I was lucky. I was not harming myself, and I was not a danger to myself or others. I had the benefit of a family member who helped me to take the first step, and a therapist that recognized the extent of my problem. Others aren’t so lucky, and the stigma and difficulty in securing help can be a death sentence.

2. Unless you’ve been through it, it’s tough to understand

High School-me always had the right thing to say to someone going through a hard time. “It’s not so bad…” “It’s just a phase…” “Think of all those people that have it worse than you…” and the always useful “Just try smiling!”

Just like every high schooler, High School-me was a know-it-all jackass.

Being on the opposite end of the conversation now at this point in my life, I realize just how wrong and hollow my words were. One of the hardest battles with depression is guilt, and your brain latches on to any possible little criticism it can find.

“It’s not that bad…” Well then why do I feel this way? I’m so selfish.

“Think of all those people who have it worse than you.” Here I am, whining about my own imaginary problems when others are dealing with real issues, I’m a horrible person.

“Just try smiling!” I physically can’t. What’s wrong with me?

And with that, brain chemistry I couldn’t control became my fault. To me, I was the cause of my own misery, acting out of purely self-centered need for attention. No matter how much my therapist told me it was a disease and hard to control without treatment, deep down I just viewed myself as a broken, horrible person. I didn’t feel like I deserved the love that others gave me. I couldn’t figure out how I was convincing my wife to stay with me, even though she proved her love for me thousands of times over every time I needed her help.

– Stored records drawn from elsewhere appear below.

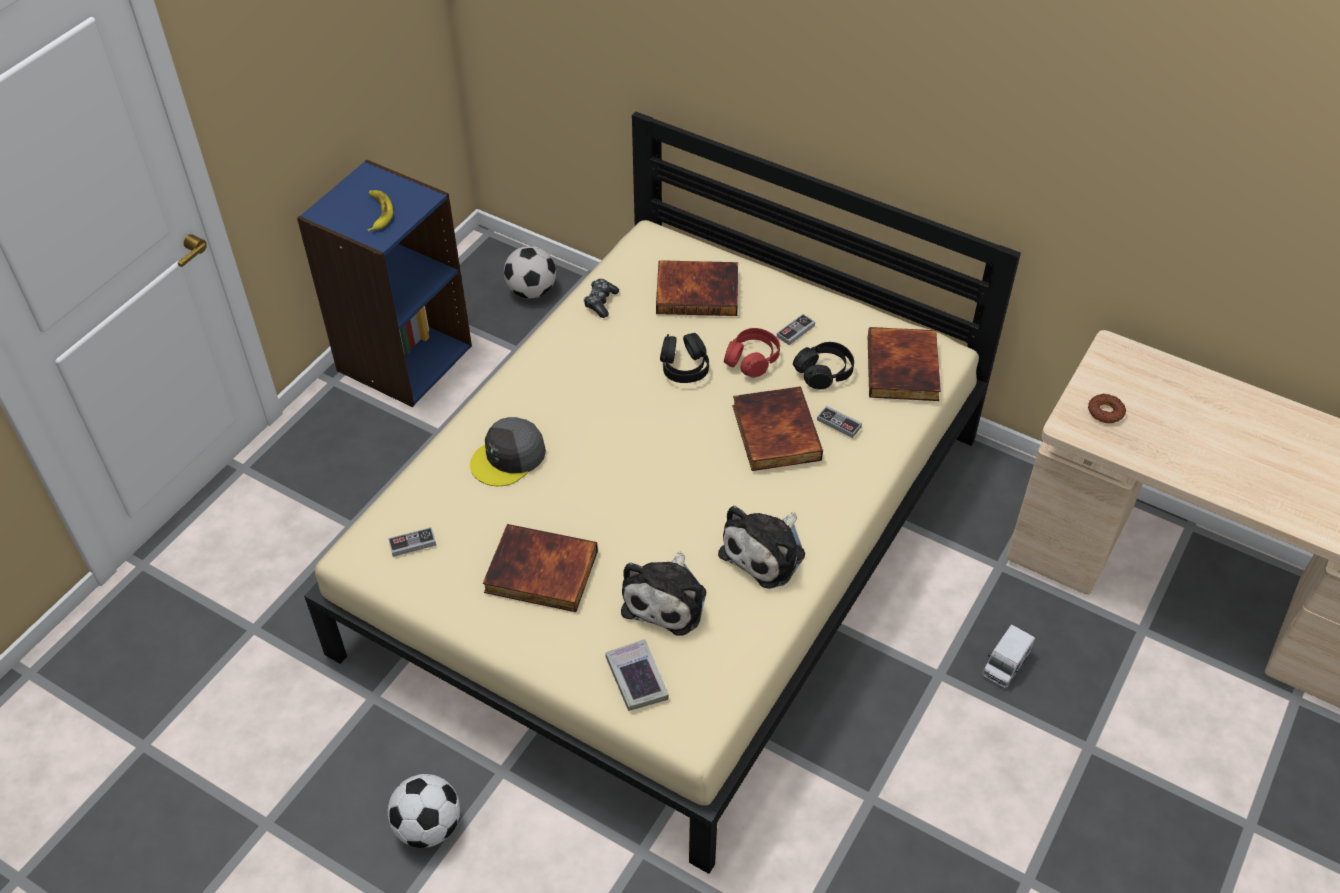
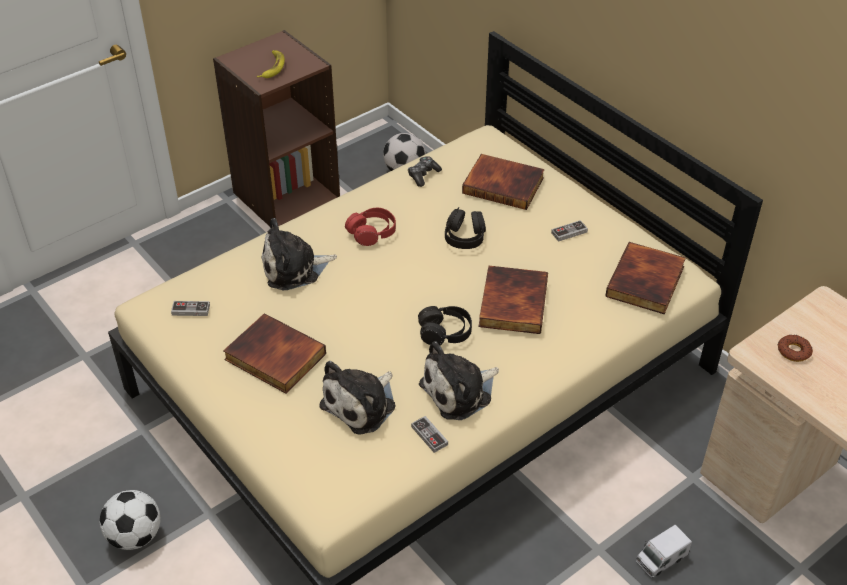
camera: 20 degrees right, 5 degrees down
(403, 357) = (286, 195): blue bookcase -> brown bookcase
(508, 458) = (294, 268): grey cap -> plush toy
(636, 678) = (306, 456): book -> none
(752, 359) = (522, 244): red headphones -> red headphones (372, 232)
(824, 372) = (576, 268): black headphones -> black headphones (445, 332)
(839, 423) = (569, 310): game controller -> game controller (429, 436)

1. Sometimes it’s just a symptom

I recently found out I have adult ADHD. I discovered this after meeting with one of the leading psychiatrists in the field and explaining my treatment history. It turns out in my case that the anxiety and depression are symptoms of something that’s gone unnoticed my entire life. ADHD. I was one of the unlucky ones who lacked the hyperactivity portion of the disorder, so any warning signs flew under the radar as just signs of being an underachiever. My test scores were always near the top percentile, but I couldn’t put effort or focus into my work growing up.

It turns out that depression can be a major symptom of ADHD and by manifesting now we have just barely caught the culprit behind my abnormal brain chemistry. I’m still taking medication for depression, but my ADHD drugs and change in therapy have made led to a night and day effect in my life. I’m able to function and contribute, I have hobbies again, I finally have self-worth.

If you know someone who is having problems with depression or anxiety, try and get them to seek help. Depression is an illness, only different from others by being misunderstood.